How to complete this task: Only an exact copy of the listing below will do.

Data extract:
○ ○ ○

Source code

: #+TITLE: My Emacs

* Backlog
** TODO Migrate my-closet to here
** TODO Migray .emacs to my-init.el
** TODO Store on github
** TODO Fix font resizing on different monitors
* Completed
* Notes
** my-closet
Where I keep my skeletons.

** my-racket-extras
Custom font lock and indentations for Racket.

○ ○ ○

Solution:
Source code

: #+TITLE: My Emacs

* Backlog
** TODO Migrate my-closet to here
** TODO Migray .emacs to my-init.el
** TODO Store on github
** TODO Fix font resizing on different monitors
* Completed
* Notes
** my-closet
Where I keep my skeletons.

** my-racket-extras
Custom font lock and indentations for Racket.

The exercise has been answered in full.